GAZETA DO POVO - PR - 08/04
A Comissão de Direitos Humanos e Minorias (CDHM) da Câmara dos Deputados não teve um dia de paz desde que o deputado Marco Feliciano (PSC-SP) foi confirmado como presidente do órgão. O parlamentar, que também é pastor da Assembleia de Deus, foi indicado por seu partido e vem sendo questionado por causa de uma série de declarações racistas e por já ter se declarado contrário ao casamento homossexual. Uma vez eleito e empossado, Feliciano só deixa a presidência da CDHM se renunciar.
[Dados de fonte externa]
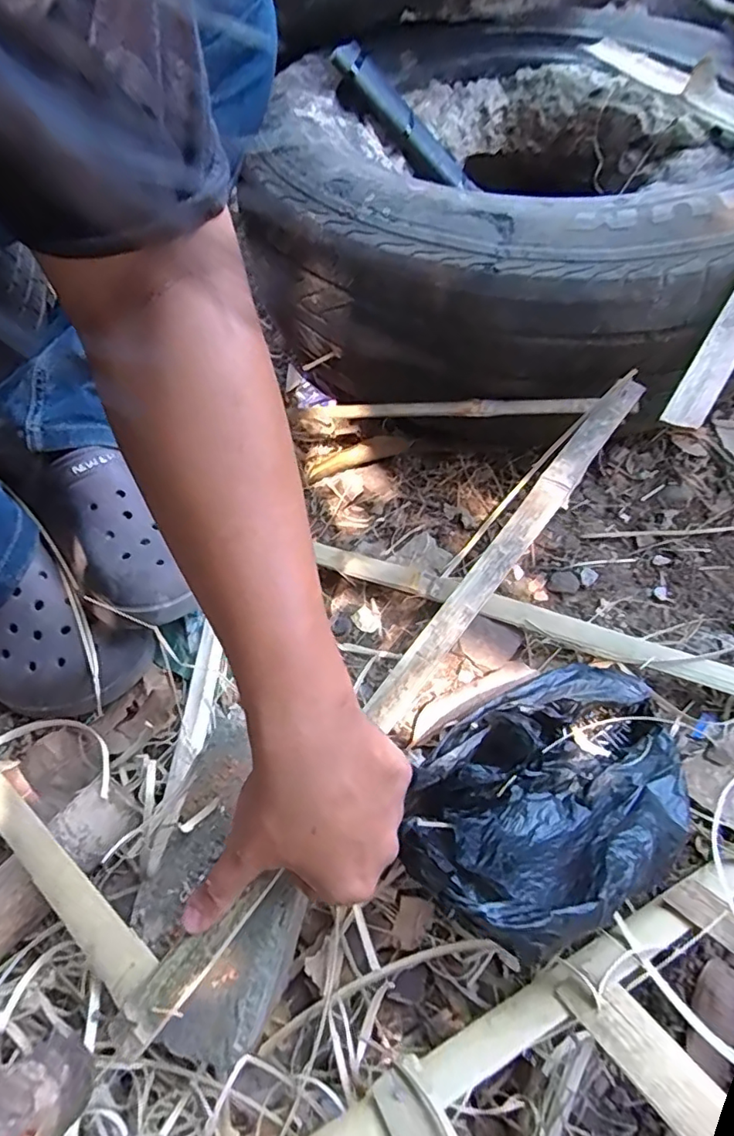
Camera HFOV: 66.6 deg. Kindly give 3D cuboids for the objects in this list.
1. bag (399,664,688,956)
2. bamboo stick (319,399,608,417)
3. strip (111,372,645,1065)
[{"bbox_3d":[0.118,0.139,0.351,0.205,0.106,0.128,-26,62,-14],"label":"bag"},{"bbox_3d":[0.066,-0.132,0.459,0.222,0.013,0.015,6,58,23],"label":"bamboo stick"},{"bbox_3d":[0.038,0.049,0.342,0.022,0.008,0.494,34,73,20],"label":"strip"}]

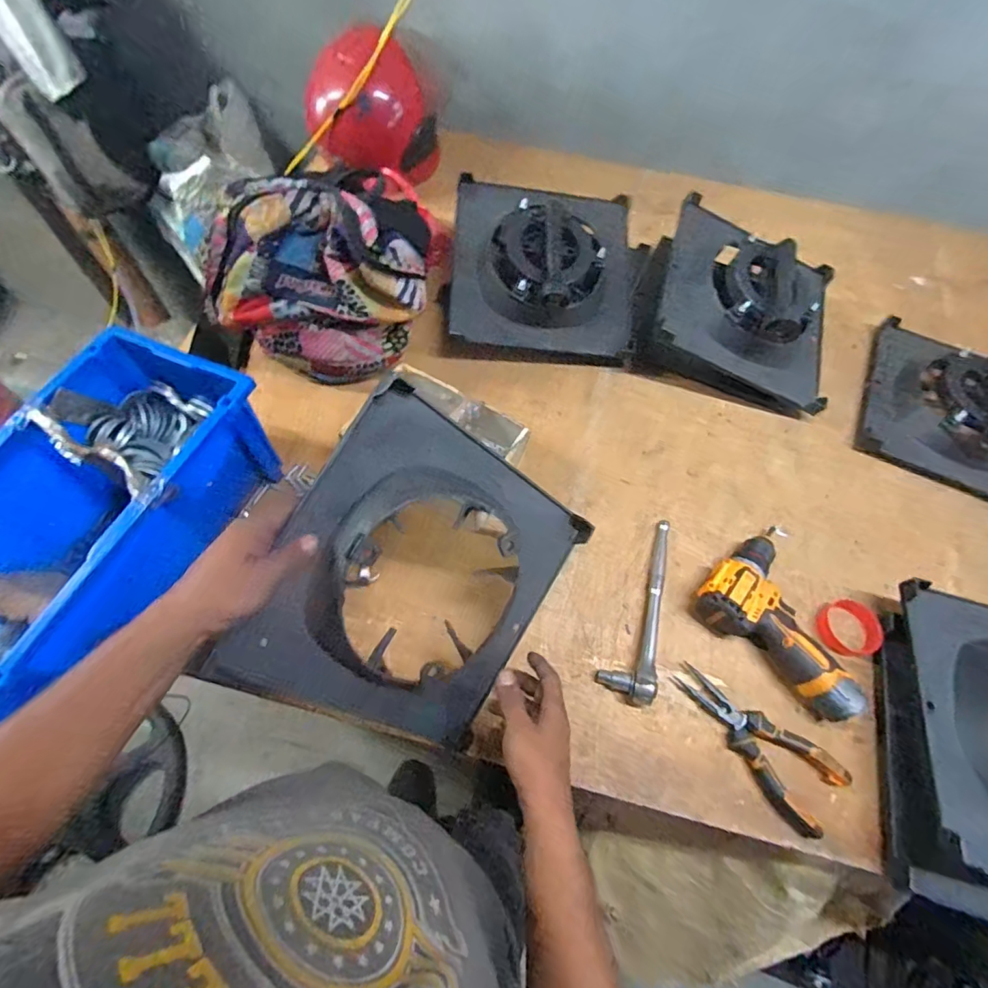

Já houve de tudo nas sessões da CDHM, que ocorrem semanalmente: manifestantes subindo em mesas, deputados batendo boca e quase chegando à agressão, e até uma ordem de prisão, emitida (irregularmente, diga-se de passagem) por Feliciano contra uma pessoa que o acusou de racismo. Sessões foram suspensas quando dezenas de militantes, aos gritos, impediram os trabalhos. Agora, o deputado decidiu que as reuniões da comissão serão feitas com acesso restrito. Fora do Congresso, protestos de rua, abaixo-assinados e “beijaços” de artistas também vêm sendo empregados como meios de pressão.
Que Feliciano não tem nem de longe o perfil para presidir a CDHM esta Gazeta do Povo já disse em março. No entanto, no mesmo prédio onde militantes buscam remover o deputado-pastor da comissão, algo ainda pior ocorre sem que um único cartaz seja erguido, uma única palavra de ordem seja dita, uma única mesa seja escalada por um manifestante, um único beijo de protesto seja dado: referimo-nos à presença dos mensaleiros condenados João Paulo Cunha e José Genoino na Comissão de Constituição e Justiça (CCJ).
É verdade que nem Cunha nem Genoino presidem a comissão, e por isso eles têm menos influência sobre a condução dos trabalhos da CCJ em comparação com a que Feliciano tem sobre a CDHM. Ainda assim, o descaso com a moralidade fica nítido. A simples posse de Genoino, em janeiro – substituindo um deputado petista que havia vencido uma eleição para prefeito no interior de São Paulo –, já era um acinte, apesar de ter ocorrido segundo os trâmites legais. Mas é inaceitável que ele e Cunha tenham sido escolhidos pelo PT para fazer parte da comissão que analisa os aspectos legais de projetos, temas ligados aos direitos e garantias fundamentais e até a perda de mandato de deputados, situação que pode atingir os próprios Cunha e Genoino.
Diante de tamanho descalabro, é até possível se perguntar se todo o caso Feliciano não foi uma jogada de mestre do PT, que sempre manteve sob seu controle a Comissão de Direitos Humanos, mas desta vez abriu mão dela, entregando-a ao PSC já sabendo que a presença de Marco Feliciano atrairia todos os holofotes. Assim, o partido conseguiria colocar os mensaleiros na CCJ causando o mínimo de turbulência, já que toda a indignação popular estaria dirigida a Feliciano.
A revolta, no entanto, não exige exclusividade; os manifestantes que gritam contra Feliciano na Câmara podiam muito bem gritar também contra os mensaleiros; os artistas que se beijam em protesto contra o presidente da CDHM poderiam dedicar um selinho, ou pelo menos uma palavra, ao caso de Cunha e Genoino. Mas não é isso o que acontece. E, quando a revolta contra um parlamentar motivada por suas opiniões supera em muito a indignação ao ver criminosos condenados participando de uma comissão ainda mais importante, é sinal de que as prioridades estão invertidas no senso político nacional.